Boxing News

THE NEXT JOSHUA?

Frazer Clarke has a tradition of excellence to uphold, writes

- John Dennen

Meet the one and only Frazer Clarke

SINCE the year 2000, every Olympic Games bar one has seen a British fighter take a place on the super-heavyweigh­t medal-winners podium. In two of the last five Olympics, a Briton has won the 91&kgs gold medal, plus Joe Joyce was unlucky just to get silver last year, and David Price won an impressive bronze in 2008. But will Britain’s super-heavyweigh­t medal factory be able to keep on churning out winners?

Frazer Clarke, an understudy first for Anthony Joshua then for Joyce, is the man determined to carry on this tradition of excellence. Clarke has already beaten Olympians, though he has never been to an Olympics himself. He hasn’t had the chance yet to compete in the major tournament­s. This is the year when Frazer will finally make his move.

“I’ve always been developing. I think I’m ready now to go to the World championsh­ips, the European championsh­ips, these majors. They’re two majors which I’ve always wanted to go to, because I’ve always felt capable and I’ve beaten a lot of guys that have gone to them and done well. Now I’m really ready,” he told Boxing News. “Now’s the time when I’ll come into my own.”

After a training camp at altitude in Colorado, he chalked up his first victory of the year in the World Series of Boxing in Paris last month. He would have loved the chance to fight Tony Yoka, the Frenchman who denied Joyce Olympic gold and has since turned profession­al. “The way he smiled and the way he goaded Joe in that last round, when he didn’t win the bout,” Frazer said. “He was doing an Ali shuffle in the last round. In that last round I would have been going to try and beat Joe because, especially in the second and third, I was getting beat up. I’d love to wipe the smile off his face.”

Having rivals drives boxers on to greater heights. It helped both Joyce and Clarke as fighters as they were vying against one another for Olympic selection. For the upcoming cycle, Frazer now, however, finds himself as the only super-heavyweigh­t on the GB Podium or elite squad, after Daniel Dubois turned profession­al. “The competitio­n was great because I’ll be the first to admit that I was worried. Daniel, he’s a proper talent,” Clarke said. “It is a real shame because he was a great talent. He’s very young, very young-minded... Just look at Anthony Joshua, when he first come here, he was quite terrible. He thought he was Mike Tyson and then over time he learned to box long and straight. He became Olympic champion. I’d say Daniel’s more advanced now than Joshua was when he came here, but I just feel like there’s so much more for him to gain. Not even boxing, he would have grown here as a person by being round the lads, round the coaches, travelling the world, it doesn’t just grow you as a boxer, it grows you as a human being. You have to speak to people. You go to different countries, you have to speak to people who don’t speak your language. It just changes you completely.”

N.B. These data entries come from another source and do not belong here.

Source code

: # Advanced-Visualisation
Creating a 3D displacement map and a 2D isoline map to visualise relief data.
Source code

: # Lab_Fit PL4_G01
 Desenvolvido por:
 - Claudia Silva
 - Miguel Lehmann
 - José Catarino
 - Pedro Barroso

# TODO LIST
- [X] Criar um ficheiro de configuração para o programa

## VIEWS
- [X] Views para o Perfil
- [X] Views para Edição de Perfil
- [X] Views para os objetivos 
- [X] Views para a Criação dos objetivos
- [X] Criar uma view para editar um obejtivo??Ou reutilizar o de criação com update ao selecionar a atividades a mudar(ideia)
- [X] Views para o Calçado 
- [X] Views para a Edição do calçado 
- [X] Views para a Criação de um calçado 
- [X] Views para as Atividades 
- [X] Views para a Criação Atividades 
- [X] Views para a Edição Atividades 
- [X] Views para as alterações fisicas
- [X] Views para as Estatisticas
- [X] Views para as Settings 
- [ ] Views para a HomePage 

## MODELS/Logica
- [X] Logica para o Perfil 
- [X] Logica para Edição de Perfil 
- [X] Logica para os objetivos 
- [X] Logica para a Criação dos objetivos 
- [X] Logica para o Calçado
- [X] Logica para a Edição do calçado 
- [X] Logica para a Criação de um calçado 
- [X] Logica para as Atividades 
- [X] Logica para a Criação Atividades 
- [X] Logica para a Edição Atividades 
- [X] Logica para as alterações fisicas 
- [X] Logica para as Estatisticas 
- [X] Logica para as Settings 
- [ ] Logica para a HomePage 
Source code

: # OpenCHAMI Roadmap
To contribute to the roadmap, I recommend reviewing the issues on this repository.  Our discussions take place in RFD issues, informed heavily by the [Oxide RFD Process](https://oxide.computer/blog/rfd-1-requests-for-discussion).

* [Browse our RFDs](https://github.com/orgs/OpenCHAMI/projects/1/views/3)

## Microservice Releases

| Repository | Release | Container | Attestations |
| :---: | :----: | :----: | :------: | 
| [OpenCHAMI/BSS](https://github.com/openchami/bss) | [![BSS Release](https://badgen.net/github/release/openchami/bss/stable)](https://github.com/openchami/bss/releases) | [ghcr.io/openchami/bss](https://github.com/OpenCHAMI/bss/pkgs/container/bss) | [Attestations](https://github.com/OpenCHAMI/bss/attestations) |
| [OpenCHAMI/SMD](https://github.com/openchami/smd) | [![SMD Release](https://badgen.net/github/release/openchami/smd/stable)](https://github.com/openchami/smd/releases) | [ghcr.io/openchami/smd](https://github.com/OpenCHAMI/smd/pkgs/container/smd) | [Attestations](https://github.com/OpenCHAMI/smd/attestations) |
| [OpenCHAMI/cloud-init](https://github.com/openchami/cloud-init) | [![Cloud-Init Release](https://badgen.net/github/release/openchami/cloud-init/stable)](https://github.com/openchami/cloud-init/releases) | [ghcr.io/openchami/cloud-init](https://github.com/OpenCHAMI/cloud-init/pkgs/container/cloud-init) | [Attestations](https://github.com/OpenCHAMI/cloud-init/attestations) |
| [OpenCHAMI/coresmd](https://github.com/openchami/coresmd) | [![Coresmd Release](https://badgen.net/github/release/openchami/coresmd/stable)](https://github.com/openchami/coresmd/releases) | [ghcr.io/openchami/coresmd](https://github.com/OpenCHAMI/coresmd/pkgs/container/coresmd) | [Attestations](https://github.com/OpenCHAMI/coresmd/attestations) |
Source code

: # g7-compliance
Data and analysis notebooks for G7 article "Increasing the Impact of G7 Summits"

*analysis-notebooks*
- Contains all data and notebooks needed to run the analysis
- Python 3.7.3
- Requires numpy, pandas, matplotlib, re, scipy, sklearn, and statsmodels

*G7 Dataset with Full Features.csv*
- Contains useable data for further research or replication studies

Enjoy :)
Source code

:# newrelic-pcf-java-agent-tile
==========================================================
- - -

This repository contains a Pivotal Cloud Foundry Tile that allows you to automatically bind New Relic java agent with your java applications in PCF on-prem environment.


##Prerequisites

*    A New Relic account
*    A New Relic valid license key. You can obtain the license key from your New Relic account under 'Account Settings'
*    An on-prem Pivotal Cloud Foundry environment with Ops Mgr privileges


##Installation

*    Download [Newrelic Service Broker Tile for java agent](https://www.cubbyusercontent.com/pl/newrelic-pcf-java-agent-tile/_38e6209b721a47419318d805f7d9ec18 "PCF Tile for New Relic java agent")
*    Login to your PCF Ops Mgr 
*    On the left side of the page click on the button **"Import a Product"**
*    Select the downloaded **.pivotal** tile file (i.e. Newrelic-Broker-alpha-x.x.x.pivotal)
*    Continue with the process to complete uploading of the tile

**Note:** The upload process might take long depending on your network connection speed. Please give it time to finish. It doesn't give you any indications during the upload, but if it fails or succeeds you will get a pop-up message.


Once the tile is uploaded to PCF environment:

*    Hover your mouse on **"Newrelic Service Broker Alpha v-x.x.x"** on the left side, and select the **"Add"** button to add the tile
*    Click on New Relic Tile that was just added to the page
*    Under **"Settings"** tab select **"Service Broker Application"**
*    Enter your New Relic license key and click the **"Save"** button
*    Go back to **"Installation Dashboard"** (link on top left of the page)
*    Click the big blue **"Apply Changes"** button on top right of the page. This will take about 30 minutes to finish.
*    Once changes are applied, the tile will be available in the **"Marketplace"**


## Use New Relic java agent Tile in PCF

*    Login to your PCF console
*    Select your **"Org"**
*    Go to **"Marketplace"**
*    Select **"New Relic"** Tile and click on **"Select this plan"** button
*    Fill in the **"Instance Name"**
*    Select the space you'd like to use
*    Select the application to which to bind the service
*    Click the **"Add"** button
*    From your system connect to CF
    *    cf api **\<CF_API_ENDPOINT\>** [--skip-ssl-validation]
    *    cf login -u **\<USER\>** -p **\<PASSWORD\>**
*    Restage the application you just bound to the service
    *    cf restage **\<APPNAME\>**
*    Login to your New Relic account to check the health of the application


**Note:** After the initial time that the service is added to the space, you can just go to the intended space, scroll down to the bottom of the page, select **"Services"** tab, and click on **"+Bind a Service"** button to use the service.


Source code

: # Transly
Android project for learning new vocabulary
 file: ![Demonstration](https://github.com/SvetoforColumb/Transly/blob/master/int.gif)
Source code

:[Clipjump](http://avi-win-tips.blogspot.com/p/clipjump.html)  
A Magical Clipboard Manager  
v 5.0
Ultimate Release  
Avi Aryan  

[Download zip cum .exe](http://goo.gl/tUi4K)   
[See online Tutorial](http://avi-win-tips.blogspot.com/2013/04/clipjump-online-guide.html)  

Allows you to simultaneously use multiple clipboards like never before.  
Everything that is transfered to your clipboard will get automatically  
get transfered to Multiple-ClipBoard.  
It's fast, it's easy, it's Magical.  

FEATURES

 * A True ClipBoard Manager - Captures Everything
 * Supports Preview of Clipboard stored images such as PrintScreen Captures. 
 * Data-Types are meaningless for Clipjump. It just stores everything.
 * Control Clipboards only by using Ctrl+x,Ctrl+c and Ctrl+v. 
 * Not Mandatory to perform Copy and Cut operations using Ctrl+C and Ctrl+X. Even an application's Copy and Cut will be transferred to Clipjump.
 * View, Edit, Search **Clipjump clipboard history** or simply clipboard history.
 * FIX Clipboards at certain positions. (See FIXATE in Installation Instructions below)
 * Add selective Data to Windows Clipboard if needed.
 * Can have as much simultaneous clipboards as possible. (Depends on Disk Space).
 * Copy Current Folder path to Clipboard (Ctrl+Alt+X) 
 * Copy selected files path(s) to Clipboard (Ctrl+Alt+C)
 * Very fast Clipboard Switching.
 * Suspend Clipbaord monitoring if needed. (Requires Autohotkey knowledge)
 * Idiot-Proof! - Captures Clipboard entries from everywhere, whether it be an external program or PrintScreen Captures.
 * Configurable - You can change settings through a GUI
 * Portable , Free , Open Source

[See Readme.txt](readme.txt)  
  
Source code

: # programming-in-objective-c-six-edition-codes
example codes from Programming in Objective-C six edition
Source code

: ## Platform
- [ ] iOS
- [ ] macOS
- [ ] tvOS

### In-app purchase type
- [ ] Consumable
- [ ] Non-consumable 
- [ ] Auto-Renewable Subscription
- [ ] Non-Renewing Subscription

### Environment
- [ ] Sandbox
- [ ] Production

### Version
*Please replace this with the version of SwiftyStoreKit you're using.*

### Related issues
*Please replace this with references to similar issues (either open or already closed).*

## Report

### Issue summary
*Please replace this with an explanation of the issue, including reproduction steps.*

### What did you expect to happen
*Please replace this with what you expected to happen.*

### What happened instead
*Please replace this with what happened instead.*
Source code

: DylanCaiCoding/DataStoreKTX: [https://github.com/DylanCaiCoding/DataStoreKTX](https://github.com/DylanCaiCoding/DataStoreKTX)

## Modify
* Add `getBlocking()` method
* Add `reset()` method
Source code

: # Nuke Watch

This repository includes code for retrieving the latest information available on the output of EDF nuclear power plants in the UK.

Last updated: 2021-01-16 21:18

He may not have an obvious challenger, but Clarke does not lack for drive. “It was a weird time,” Frazer mused. “I still didn’t feel as motivated as I should feel. Then big Dan left and I don’t know what it did but him leaving sort of made me feel a responsibi­lity to step up now. You’re the only superheavy­weight here. It’s time to go to the next level. I really want to make my daughter proud. I want to give her the best life I can give her. She means everything to me.

“I want her to be proud of me.”

He added, “I’m not for one second thinking that there won’t be no competitio­n, because there is always someone who’ll come from somewhere looking to get on this squad. With there being no one else up here at super-heavyweigh­t, I think if they do come on and impress a bit, they’ll be moved quite quickly. There’s always competitio­n. Somewhere in England there’s someone who’s going to go into the Elite championsh­ips next year, do well and they’ll get their opportunit­y to come on here.”

Clarke has also had the perfect sparring partners, training with IBF heavyweigh­t champion and Olympic 2012 gold medallist Joshua, and Olympic 2016 silver medal-winner Joyce. “As a three we’re quite close, not just as sparring partners, but as friends. We all get on. We all talk and I think we’ve come to the conclusion that me, Joe and Josh, we’re always going to stay in contact because we’re always going to need each other and use each other until it gets to the stage where maybe one day we have to fight each other. But until then we help each other build. We help each other get to where we need to be. I owe them two the world. Because without Joe and without Josh I’m not half the fighter I am now. They really do push me to the limit every single day in training. There’s never an easy session,” he said.

“I think if we do [fight], you guys are in for a treat. I think the public are in for a treat because, no disrespect to anyone boxing now but there will be no better fight than Frazer Clarke and Joe Joyce, and Joe Joyce and Anthony Joshua, and Frazer Clarke and Anthony Joshua. Them fights there, they are proper heavyweigh­ts, athletic, good boxing, strong heavyweigh­ts that know the game. Not in a hugging match, not in a farce. Everyone’s hungry and all three of us want to be the best in the world eventually. I’m speaking a long way down the line. But why can’t it happen? The best fighting the best.”